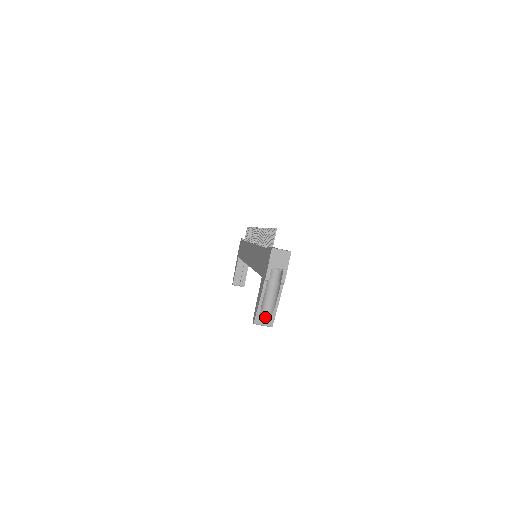
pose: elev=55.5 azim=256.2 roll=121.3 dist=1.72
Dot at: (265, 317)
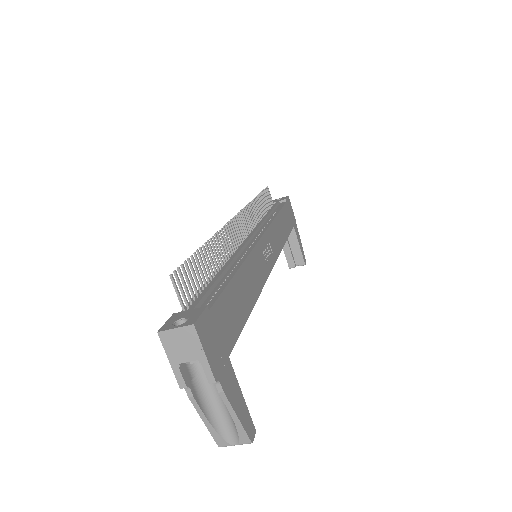
Dot at: (231, 432)
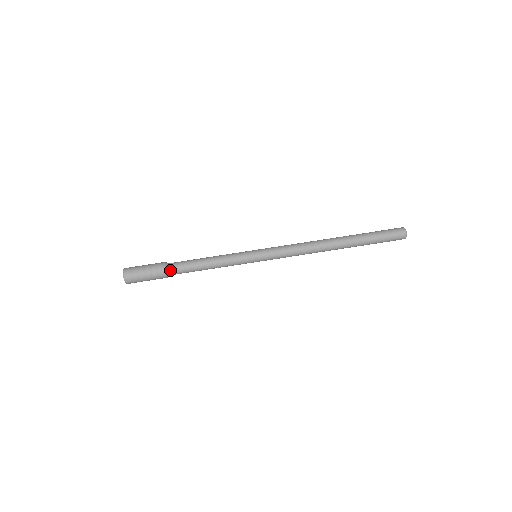
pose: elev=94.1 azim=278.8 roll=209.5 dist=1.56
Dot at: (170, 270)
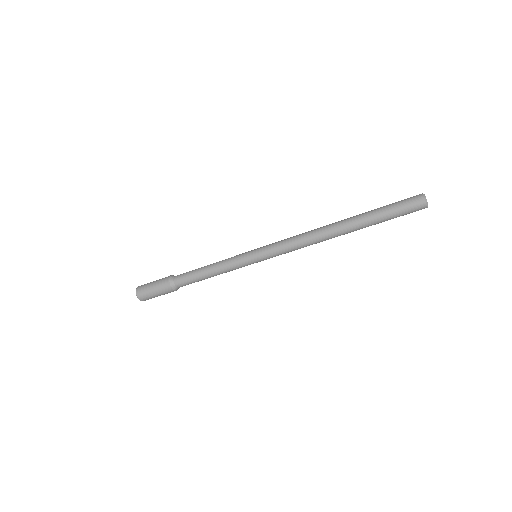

______

→ **What needs to be done**:
Reproduce the rows verbatim from the line containing "pose: elev=94.1 azim=278.8" through the end of the rows, omitting the pictures.

→ **Result below**:
pose: elev=94.1 azim=278.8 roll=209.5 dist=1.56
Dot at: (170, 270)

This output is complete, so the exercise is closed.